> _PROBLEM DESCRIPTION_
Once the line containing "histopathology image displays" is found in the entries below, reproduce it and every line after it, stopping at and including the line containing "tumor cells in"; reproduce nothing else, and keep each line exact.

=== PROVIDED DATA ===

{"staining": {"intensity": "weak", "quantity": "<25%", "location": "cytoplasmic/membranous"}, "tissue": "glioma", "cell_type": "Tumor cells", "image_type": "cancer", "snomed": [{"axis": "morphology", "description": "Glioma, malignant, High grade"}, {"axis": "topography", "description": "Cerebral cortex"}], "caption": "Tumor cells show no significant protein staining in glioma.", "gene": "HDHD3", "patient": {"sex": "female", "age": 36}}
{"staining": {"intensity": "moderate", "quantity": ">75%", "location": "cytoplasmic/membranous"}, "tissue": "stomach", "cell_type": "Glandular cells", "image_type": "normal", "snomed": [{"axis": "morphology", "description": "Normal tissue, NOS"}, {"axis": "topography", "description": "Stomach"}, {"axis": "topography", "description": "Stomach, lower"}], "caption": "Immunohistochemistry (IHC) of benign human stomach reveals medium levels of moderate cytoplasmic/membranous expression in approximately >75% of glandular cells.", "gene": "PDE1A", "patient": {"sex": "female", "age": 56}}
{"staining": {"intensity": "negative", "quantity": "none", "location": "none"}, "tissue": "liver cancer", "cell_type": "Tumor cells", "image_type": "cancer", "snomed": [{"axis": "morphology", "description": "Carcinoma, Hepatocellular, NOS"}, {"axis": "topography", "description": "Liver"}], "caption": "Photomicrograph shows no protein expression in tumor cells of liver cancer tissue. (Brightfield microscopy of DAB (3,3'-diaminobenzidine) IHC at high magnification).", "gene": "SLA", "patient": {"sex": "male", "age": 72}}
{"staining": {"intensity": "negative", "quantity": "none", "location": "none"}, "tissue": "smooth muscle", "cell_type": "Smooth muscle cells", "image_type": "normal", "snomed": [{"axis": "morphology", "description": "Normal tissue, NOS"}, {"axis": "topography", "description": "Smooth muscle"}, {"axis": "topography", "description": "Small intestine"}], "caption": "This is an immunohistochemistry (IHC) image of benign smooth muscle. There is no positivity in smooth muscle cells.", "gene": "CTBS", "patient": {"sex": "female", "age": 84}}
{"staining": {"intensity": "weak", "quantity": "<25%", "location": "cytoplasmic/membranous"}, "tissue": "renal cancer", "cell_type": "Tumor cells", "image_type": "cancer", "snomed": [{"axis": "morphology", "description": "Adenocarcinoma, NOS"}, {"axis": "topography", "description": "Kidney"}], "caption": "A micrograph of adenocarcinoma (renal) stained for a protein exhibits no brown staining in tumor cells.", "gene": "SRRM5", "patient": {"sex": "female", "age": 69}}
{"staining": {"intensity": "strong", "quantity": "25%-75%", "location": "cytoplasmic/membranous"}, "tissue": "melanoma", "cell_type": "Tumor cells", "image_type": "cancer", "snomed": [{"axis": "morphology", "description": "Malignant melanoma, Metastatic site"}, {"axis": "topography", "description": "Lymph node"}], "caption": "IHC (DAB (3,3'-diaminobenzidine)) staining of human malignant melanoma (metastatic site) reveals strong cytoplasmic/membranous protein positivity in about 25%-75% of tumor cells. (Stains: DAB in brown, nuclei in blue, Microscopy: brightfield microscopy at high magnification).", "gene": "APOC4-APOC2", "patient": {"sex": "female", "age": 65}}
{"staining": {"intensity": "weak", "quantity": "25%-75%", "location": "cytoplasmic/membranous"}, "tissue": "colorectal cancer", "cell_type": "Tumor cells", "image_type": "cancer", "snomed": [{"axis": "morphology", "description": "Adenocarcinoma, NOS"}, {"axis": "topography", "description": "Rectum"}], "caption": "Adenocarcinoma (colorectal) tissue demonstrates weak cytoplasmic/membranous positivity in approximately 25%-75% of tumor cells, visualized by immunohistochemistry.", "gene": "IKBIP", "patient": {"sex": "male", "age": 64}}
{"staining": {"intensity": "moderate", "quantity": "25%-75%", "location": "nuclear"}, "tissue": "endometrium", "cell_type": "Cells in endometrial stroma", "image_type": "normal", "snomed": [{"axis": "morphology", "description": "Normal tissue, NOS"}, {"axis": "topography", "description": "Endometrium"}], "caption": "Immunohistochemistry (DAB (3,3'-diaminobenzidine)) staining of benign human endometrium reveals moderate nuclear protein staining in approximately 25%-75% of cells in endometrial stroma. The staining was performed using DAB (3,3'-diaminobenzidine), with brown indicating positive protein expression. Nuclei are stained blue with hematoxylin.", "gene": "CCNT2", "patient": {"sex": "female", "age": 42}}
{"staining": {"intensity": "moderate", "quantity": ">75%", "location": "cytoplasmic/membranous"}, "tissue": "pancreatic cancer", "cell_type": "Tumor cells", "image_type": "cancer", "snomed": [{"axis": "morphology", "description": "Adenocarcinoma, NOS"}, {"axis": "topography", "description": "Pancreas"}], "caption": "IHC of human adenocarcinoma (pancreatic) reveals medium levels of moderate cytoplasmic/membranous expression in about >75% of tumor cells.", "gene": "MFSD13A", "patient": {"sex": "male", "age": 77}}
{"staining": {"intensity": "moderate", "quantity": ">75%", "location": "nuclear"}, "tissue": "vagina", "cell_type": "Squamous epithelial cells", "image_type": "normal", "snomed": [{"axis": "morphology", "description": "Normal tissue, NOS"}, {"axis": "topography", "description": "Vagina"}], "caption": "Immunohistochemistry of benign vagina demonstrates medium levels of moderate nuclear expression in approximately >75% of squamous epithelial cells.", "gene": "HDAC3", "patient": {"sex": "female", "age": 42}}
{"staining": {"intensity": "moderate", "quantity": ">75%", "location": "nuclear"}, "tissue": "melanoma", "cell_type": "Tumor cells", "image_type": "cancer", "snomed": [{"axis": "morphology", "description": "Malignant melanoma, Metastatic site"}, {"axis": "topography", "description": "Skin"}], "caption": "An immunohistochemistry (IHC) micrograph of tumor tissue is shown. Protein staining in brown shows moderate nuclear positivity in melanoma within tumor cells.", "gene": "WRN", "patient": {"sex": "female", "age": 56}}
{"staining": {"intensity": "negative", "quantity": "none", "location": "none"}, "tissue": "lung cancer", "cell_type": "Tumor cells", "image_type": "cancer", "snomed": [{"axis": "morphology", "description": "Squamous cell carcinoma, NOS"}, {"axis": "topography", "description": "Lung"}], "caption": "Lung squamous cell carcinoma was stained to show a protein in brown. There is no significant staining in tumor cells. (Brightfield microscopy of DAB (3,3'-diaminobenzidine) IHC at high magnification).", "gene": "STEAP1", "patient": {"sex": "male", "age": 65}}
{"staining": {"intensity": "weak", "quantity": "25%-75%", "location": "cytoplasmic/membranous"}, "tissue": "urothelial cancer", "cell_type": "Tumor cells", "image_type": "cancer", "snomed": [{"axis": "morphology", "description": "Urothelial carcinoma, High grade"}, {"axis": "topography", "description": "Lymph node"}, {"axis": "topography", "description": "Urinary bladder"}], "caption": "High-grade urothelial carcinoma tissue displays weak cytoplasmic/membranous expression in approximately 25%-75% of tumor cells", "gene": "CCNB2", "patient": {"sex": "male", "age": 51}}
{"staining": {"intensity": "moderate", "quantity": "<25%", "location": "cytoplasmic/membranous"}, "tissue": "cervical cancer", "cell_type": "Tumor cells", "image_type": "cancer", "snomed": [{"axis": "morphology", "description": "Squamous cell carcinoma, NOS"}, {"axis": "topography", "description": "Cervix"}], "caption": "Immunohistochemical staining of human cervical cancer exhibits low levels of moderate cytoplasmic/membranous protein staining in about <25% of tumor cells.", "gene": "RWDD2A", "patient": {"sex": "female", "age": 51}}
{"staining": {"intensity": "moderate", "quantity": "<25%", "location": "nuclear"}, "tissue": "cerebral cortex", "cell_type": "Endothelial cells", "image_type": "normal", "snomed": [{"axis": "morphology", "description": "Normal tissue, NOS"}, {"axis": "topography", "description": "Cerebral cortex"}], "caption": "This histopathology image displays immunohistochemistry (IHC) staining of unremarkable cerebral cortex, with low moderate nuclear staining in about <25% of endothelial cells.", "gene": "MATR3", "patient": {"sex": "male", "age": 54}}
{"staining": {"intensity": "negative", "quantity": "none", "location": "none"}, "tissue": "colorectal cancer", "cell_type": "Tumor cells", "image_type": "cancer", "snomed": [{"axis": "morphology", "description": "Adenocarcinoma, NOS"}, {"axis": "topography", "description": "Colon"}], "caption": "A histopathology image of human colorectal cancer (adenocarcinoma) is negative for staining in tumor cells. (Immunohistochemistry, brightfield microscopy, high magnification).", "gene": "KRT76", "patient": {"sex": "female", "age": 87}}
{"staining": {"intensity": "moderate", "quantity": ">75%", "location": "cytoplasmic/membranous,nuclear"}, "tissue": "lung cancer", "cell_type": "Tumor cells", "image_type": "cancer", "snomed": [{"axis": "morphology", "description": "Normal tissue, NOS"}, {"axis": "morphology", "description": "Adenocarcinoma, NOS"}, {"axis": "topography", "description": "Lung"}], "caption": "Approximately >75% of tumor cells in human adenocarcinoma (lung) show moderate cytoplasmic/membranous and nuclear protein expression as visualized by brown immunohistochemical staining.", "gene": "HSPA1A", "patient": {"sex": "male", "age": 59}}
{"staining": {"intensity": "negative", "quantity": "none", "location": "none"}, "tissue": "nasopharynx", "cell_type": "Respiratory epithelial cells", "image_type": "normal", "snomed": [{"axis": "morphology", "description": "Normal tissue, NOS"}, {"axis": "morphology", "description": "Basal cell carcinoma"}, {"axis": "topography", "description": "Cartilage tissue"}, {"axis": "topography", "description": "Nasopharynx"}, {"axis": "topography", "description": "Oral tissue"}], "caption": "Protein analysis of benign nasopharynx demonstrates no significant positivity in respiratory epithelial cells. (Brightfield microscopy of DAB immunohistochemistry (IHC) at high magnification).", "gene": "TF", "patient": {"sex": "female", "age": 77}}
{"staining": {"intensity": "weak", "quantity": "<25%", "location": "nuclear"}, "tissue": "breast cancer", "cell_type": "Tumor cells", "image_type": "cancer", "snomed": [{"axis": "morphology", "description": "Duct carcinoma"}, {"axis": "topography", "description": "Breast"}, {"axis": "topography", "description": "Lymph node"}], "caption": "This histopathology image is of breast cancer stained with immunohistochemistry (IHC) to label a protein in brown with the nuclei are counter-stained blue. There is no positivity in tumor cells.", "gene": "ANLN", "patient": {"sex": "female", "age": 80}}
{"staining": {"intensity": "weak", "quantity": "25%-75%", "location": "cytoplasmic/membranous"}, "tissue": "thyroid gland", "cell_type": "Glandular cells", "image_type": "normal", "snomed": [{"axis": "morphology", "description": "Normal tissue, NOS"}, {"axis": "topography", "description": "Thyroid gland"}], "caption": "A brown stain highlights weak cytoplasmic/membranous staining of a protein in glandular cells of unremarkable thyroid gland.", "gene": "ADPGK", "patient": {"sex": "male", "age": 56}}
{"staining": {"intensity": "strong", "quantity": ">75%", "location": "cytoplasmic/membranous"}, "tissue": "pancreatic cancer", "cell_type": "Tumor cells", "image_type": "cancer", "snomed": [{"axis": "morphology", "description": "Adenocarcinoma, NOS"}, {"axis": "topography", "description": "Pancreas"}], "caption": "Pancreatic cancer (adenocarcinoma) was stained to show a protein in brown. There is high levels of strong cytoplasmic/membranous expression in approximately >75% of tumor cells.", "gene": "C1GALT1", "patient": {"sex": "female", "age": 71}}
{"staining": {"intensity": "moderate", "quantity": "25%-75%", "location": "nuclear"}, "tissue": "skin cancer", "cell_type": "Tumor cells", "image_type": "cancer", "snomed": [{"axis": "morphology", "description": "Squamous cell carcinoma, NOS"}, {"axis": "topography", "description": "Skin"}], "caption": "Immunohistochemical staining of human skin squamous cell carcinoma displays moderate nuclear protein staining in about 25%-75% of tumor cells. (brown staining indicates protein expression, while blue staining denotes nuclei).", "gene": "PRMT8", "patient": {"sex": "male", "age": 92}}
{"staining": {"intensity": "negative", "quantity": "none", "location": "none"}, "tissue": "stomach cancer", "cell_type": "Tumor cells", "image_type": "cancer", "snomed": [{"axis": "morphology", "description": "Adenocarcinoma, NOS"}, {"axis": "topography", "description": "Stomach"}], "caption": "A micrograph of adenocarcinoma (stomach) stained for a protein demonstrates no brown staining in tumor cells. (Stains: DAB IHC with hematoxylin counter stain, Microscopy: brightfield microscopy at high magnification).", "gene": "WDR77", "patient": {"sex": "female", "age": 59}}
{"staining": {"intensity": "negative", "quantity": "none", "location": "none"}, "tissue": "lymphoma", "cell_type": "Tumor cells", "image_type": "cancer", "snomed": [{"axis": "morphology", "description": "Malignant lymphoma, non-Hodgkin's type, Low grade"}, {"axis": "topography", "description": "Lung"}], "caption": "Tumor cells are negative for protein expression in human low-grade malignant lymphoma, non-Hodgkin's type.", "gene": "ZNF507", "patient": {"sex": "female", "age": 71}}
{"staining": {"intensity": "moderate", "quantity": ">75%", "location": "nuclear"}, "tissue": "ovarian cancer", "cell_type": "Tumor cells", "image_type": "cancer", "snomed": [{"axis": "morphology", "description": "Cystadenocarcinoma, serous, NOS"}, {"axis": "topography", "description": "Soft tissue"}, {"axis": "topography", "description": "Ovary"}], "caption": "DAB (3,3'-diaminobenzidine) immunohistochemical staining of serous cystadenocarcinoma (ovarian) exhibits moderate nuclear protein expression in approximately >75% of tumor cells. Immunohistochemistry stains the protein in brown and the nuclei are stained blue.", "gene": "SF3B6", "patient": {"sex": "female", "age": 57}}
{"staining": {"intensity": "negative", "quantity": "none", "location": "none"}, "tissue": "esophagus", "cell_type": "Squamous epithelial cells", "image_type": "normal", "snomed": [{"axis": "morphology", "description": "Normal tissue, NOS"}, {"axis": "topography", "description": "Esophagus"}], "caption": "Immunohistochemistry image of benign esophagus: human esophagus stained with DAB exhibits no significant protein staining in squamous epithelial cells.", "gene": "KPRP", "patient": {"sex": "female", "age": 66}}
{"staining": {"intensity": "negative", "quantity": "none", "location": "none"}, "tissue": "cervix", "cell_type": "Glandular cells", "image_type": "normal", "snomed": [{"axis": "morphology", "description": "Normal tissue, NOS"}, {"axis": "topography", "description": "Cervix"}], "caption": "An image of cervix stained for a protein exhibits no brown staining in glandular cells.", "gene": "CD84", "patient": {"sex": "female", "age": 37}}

===

> _YOUR RESPONSE_
{"staining": {"intensity": "moderate", "quantity": "<25%", "location": "nuclear"}, "tissue": "cerebral cortex", "cell_type": "Endothelial cells", "image_type": "normal", "snomed": [{"axis": "morphology", "description": "Normal tissue, NOS"}, {"axis": "topography", "description": "Cerebral cortex"}], "caption": "This histopathology image displays immunohistochemistry (IHC) staining of unremarkable cerebral cortex, with low moderate nuclear staining in about <25% of endothelial cells.", "gene": "MATR3", "patient": {"sex": "male", "age": 54}}
{"staining": {"intensity": "negative", "quantity": "none", "location": "none"}, "tissue": "colorectal cancer", "cell_type": "Tumor cells", "image_type": "cancer", "snomed": [{"axis": "morphology", "description": "Adenocarcinoma, NOS"}, {"axis": "topography", "description": "Colon"}], "caption": "A histopathology image of human colorectal cancer (adenocarcinoma) is negative for staining in tumor cells. (Immunohistochemistry, brightfield microscopy, high magnification).", "gene": "KRT76", "patient": {"sex": "female", "age": 87}}
{"staining": {"intensity": "moderate", "quantity": ">75%", "location": "cytoplasmic/membranous,nuclear"}, "tissue": "lung cancer", "cell_type": "Tumor cells", "image_type": "cancer", "snomed": [{"axis": "morphology", "description": "Normal tissue, NOS"}, {"axis": "morphology", "description": "Adenocarcinoma, NOS"}, {"axis": "topography", "description": "Lung"}], "caption": "Approximately >75% of tumor cells in human adenocarcinoma (lung) show moderate cytoplasmic/membranous and nuclear protein expression as visualized by brown immunohistochemical staining.", "gene": "HSPA1A", "patient": {"sex": "male", "age": 59}}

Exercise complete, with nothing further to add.